Un chef décorateur qui ose!

Publié le 9 novembre 2020 par Vincent Gauthier

Crédit photo : Tous droits réservés @ Opéra national de Paris

Chaque mois, Bible urbaine s’entretient avec un artiste-concepteur du milieu théâtral afin d’en connaître davantage sur les métiers de l'ombre nécessaires à la présentation d’une pièce de théâtre. On souhaite ainsi mettre en lumière le quotidien de ces artistes qui œuvrent avec passion dans l’envers du décor, et aussi faire découvrir ce qui fait l’unicité de leur travail. Aujourd’hui, on a poussé la curiosité en interviewant le scénographe Alban Ho Van, un amoureux du théâtre ayant travaillé à la fois en Europe et à Montréal et qui se spécialise dans plusieurs domaines, dont l'opéra, discipline qu'il affectionne particulièrement!

Alban, on aimerait que tu nous racontes comment tu as eu l’appel pour la scénographie au théâtre: comment est-elle arrivée dans ta vie?

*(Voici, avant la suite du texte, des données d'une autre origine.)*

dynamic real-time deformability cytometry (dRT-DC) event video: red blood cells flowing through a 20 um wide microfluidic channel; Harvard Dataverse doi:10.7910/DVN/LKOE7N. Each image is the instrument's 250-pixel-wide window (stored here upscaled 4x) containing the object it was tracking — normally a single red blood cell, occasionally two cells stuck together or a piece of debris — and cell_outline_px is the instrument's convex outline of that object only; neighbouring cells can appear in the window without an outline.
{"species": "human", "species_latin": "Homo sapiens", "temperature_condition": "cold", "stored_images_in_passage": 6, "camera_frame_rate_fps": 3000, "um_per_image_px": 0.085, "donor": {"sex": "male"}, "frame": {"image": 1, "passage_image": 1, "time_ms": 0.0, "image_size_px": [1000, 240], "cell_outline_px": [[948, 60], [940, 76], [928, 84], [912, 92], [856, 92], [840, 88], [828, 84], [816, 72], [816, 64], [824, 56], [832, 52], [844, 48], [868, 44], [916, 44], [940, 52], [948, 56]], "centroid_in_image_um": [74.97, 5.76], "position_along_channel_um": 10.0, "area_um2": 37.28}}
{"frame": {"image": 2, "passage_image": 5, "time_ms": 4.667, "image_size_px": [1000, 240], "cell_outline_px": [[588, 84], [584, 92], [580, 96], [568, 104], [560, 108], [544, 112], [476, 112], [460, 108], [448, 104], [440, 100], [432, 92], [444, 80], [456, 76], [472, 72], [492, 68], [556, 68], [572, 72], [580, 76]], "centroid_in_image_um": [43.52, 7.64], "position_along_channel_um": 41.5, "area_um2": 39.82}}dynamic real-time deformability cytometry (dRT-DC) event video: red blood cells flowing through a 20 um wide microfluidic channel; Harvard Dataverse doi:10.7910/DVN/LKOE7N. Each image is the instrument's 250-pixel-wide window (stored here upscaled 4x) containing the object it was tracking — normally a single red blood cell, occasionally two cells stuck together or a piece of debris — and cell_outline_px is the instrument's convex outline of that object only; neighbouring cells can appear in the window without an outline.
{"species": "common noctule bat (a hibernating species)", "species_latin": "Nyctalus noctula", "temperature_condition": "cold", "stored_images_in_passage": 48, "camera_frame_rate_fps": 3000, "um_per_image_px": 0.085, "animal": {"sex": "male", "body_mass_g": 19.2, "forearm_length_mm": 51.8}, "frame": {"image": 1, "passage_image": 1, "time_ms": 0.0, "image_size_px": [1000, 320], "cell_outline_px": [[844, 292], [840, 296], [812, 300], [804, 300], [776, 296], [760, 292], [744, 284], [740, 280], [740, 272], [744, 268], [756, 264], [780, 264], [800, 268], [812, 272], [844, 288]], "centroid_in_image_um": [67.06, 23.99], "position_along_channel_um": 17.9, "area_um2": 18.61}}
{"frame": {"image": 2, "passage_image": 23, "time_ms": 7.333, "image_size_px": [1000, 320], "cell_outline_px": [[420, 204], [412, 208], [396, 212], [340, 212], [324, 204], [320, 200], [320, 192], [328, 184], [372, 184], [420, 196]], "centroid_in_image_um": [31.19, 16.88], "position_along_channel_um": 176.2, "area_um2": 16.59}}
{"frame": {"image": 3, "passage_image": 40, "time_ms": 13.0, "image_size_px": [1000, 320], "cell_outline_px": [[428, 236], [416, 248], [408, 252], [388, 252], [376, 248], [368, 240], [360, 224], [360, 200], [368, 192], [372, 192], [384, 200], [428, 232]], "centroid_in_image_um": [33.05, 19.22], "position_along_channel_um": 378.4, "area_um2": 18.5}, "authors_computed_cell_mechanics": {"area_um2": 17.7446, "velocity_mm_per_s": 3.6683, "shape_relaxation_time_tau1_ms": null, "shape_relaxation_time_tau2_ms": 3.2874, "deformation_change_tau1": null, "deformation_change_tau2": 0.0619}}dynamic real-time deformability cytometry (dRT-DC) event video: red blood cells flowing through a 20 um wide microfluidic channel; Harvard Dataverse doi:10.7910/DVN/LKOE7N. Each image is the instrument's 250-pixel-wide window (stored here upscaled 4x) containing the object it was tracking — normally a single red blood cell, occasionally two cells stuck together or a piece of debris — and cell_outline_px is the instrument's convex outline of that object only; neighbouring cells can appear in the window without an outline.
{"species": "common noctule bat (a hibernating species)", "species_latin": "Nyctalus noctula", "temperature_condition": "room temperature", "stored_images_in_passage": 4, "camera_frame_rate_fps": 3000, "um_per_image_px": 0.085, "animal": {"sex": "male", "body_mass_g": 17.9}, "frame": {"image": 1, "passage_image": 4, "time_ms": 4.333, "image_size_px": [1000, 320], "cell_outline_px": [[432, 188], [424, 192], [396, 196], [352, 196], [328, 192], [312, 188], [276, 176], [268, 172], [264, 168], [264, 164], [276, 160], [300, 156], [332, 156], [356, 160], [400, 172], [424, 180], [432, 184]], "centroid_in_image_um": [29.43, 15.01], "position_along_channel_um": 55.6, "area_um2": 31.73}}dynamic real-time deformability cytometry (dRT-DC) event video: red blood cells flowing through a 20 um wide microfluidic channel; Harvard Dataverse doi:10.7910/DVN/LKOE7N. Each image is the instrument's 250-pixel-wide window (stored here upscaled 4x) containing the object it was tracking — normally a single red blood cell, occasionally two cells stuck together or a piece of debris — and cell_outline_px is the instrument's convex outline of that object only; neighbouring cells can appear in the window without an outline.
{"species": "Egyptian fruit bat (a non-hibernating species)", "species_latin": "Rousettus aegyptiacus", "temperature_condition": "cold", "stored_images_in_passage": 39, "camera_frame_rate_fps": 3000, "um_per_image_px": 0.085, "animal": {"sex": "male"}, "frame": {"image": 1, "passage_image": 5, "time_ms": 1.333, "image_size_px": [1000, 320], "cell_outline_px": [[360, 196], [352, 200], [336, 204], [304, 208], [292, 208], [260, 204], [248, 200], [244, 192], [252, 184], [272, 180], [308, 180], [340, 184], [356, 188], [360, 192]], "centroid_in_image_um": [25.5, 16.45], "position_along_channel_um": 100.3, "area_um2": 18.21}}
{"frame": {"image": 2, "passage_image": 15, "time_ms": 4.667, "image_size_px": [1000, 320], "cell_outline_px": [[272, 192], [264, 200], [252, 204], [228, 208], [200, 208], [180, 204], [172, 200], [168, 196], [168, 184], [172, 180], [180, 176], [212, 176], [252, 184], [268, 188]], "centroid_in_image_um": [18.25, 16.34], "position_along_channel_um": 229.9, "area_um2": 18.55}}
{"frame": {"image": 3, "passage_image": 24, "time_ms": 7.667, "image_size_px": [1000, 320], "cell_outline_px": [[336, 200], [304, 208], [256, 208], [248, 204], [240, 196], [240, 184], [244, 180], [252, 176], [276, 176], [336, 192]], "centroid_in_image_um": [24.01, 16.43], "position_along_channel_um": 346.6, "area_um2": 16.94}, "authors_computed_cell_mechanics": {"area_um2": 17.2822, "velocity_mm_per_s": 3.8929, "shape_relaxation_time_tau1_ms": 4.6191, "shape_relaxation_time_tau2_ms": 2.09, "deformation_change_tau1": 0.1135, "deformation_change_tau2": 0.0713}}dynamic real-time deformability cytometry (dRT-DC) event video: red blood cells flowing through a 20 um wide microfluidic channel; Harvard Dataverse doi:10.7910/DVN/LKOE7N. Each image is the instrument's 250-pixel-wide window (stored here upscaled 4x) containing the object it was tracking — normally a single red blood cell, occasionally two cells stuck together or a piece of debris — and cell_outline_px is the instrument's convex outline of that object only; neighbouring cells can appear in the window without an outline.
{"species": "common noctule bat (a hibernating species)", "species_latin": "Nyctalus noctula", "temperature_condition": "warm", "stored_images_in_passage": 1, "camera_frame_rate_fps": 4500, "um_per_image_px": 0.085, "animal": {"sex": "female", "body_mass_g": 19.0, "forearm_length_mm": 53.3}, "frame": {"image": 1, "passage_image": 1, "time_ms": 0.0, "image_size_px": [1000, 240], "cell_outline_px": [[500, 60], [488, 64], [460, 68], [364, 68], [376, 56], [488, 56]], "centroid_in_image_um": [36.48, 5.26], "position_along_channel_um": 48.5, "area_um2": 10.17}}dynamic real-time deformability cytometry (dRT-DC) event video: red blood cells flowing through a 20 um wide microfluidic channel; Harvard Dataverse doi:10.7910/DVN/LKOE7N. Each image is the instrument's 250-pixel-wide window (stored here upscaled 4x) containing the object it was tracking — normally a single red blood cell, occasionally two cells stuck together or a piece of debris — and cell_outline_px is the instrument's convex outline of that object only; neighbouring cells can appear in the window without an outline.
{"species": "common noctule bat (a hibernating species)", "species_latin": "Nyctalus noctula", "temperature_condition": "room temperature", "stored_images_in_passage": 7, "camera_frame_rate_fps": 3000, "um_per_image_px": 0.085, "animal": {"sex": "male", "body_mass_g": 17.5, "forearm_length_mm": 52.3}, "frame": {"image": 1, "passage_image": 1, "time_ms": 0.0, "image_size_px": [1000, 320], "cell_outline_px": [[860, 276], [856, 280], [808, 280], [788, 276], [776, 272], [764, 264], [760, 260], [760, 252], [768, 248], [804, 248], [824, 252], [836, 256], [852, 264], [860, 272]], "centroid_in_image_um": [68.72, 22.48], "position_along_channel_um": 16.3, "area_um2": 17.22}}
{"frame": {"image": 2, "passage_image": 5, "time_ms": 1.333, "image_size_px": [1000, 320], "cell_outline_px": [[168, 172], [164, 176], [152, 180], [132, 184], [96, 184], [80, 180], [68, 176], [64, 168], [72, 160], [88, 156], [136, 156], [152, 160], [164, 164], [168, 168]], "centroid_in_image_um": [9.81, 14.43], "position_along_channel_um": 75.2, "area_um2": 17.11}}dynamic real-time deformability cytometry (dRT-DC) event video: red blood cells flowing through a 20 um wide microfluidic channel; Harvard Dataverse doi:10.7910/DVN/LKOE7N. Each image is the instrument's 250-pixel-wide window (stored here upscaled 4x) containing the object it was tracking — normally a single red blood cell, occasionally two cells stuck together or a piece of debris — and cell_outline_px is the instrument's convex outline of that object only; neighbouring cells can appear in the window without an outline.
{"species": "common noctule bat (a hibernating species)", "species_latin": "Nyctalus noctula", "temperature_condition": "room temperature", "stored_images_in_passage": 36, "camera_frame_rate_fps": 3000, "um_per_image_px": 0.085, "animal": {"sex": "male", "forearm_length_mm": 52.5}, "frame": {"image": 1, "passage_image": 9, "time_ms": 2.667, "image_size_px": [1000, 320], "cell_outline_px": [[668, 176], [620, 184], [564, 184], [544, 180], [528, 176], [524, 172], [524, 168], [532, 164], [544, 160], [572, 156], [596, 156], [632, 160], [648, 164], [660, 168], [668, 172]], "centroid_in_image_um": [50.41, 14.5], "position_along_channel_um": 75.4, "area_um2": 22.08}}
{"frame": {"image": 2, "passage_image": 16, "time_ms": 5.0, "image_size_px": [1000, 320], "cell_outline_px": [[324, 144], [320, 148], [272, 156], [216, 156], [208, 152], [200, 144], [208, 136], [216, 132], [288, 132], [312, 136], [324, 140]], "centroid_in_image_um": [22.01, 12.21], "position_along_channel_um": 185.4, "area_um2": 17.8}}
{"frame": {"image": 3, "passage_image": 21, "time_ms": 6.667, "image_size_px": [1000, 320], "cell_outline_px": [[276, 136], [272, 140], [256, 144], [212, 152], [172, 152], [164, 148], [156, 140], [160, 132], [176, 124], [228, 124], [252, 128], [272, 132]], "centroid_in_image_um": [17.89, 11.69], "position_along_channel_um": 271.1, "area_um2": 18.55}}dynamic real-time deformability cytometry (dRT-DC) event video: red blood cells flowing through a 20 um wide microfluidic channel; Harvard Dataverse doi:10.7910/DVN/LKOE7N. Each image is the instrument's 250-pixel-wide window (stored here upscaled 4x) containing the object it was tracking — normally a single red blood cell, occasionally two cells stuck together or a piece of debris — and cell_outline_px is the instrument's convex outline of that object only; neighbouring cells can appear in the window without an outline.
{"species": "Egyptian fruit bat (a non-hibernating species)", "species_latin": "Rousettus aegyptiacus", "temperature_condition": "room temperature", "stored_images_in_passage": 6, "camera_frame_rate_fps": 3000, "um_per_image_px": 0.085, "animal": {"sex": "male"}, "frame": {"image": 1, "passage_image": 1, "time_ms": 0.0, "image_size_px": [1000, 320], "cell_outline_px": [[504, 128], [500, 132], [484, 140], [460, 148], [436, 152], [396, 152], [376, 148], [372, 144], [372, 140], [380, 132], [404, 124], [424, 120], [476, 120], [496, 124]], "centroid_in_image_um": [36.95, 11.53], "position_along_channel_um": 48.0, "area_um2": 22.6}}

«Elle est arrivée assez tardivement, n’étant pas issue d’une famille dont la culture du théâtre était présente. J’ai vraiment eu la piqûre lors de mon arrivée à Strasbourg pour mes études en Arts décoratifs. L’attirance a été assez instantanée et, avant de finir mon cursus en graphisme, je me suis engouffré dans des études en scénographie (à l’école de Théâtre National de Strasbourg), qui représentaient pour moi une ouverture bien plus grande vers une création pluridisciplinaire riche en rencontres permanentes.»

«Le hasard des rencontres a fait que je passais beaucoup de temps avec les étudiants de cette école avant d’y entrer. J’ai donc découvert le théâtre à travers les récits et la vie des étudiants de toutes les sections de l’école!»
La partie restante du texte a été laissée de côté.